Records provided |
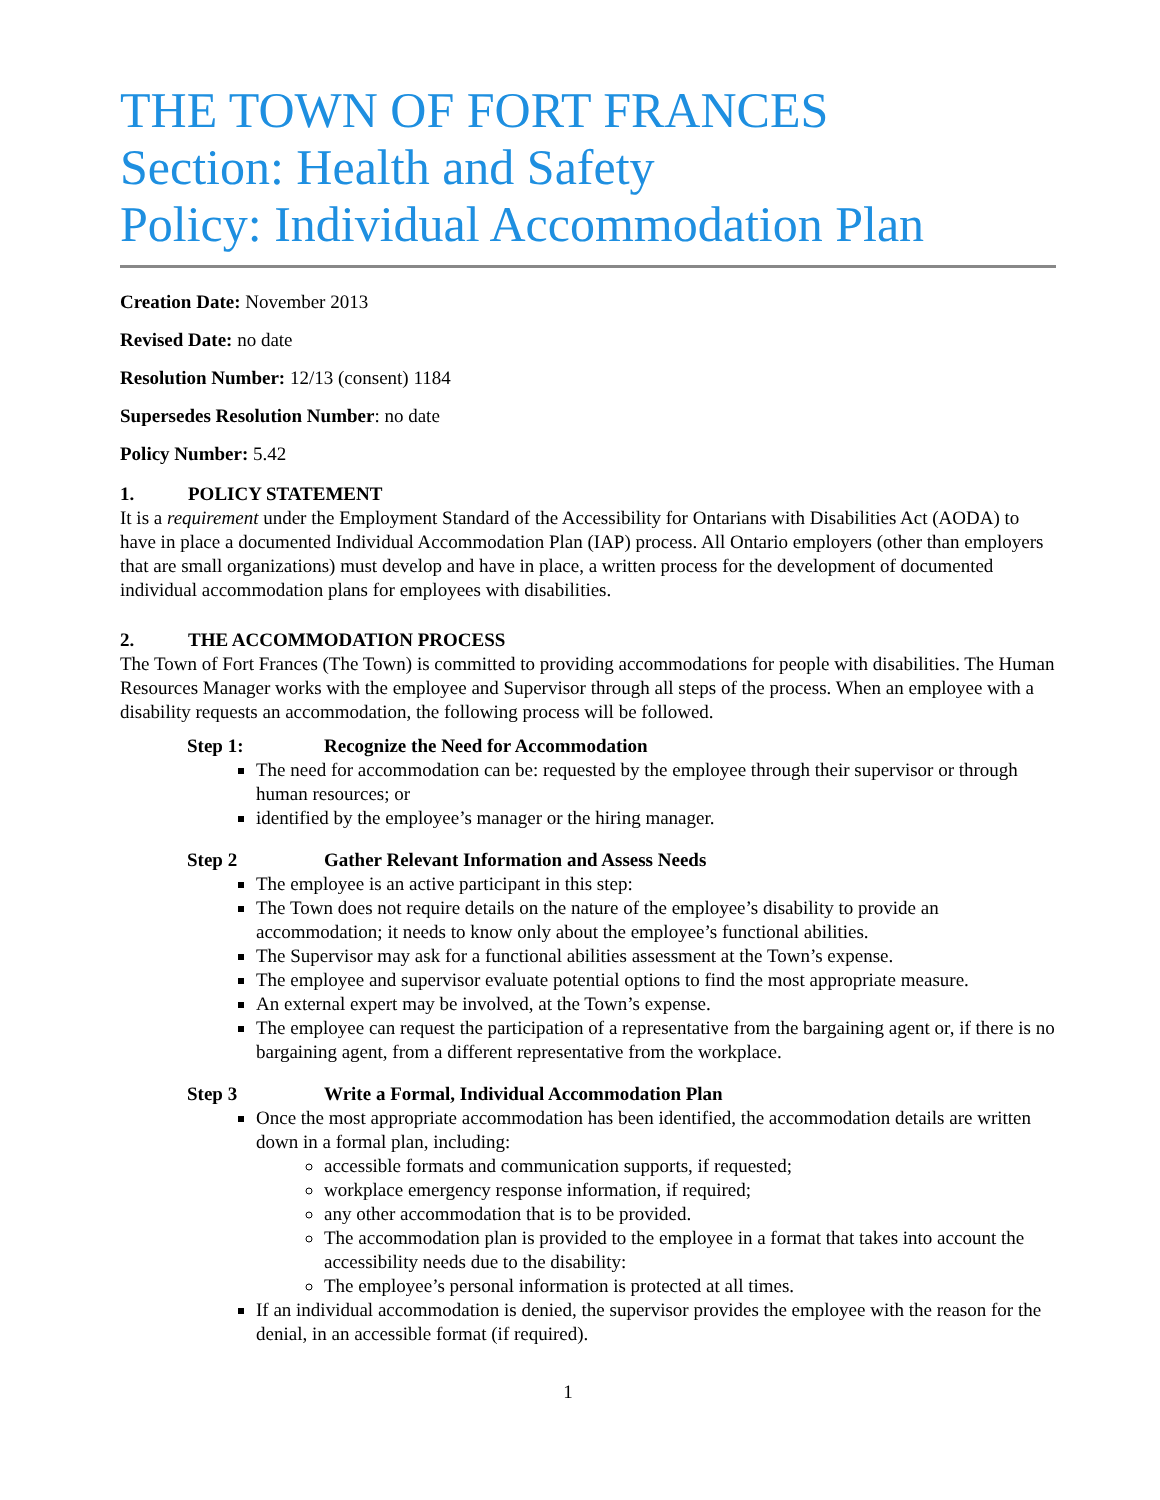THE TOWN OF FORT FRANCES
Section: Health and Safety
Policy: Individual Accommodation Plan
Creation Date: November 2013
Revised Date: no date
Resolution Number: 12/13 (consent) 1184
Supersedes Resolution Number: no date
Policy Number: 5.42
1. POLICY STATEMENT
It is a requirement under the Employment Standard of the Accessibility for Ontarians with Disabilities Act (AODA) to have in place a documented Individual Accommodation Plan (IAP) process. All Ontario employers (other than employers that are small organizations) must develop and have in place, a written process for the development of documented individual accommodation plans for employees with disabilities.
2. THE ACCOMMODATION PROCESS
The Town of Fort Frances (The Town) is committed to providing accommodations for people with disabilities. The Human Resources Manager works with the employee and Supervisor through all steps of the process. When an employee with a disability requests an accommodation, the following process will be followed.
Step 1: Recognize the Need for Accommodation
The need for accommodation can be: requested by the employee through their supervisor or through human resources; or
identified by the employee’s manager or the hiring manager.
Step 2 Gather Relevant Information and Assess Needs
The employee is an active participant in this step:
The Town does not require details on the nature of the employee’s disability to provide an accommodation; it needs to know only about the employee’s functional abilities.
The Supervisor may ask for a functional abilities assessment at the Town’s expense.
The employee and supervisor evaluate potential options to find the most appropriate measure.
An external expert may be involved, at the Town’s expense.
The employee can request the participation of a representative from the bargaining agent or, if there is no bargaining agent, from a different representative from the workplace.
Step 3 Write a Formal, Individual Accommodation Plan
Once the most appropriate accommodation has been identified, the accommodation details are written down in a formal plan, including:
accessible formats and communication supports, if requested;
workplace emergency response information, if required;
any other accommodation that is to be provided.
The accommodation plan is provided to the employee in a format that takes into account the accessibility needs due to the disability:
The employee’s personal information is protected at all times.
If an individual accommodation is denied, the supervisor provides the employee with the reason for the denial, in an accessible format (if required).
1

What the task asks |
Those lines from the one with "The accommodation plan" through the last line of the material above are to be retyped exactly, with nothing else.

Reply to the exercise |
The accommodation plan is provided to the employee in a format that takes into account the accessibility needs due to the disability:
The employee’s personal information is protected at all times.
If an individual accommodation is denied, the supervisor provides the employee with the reason for the denial, in an accessible format (if required).
1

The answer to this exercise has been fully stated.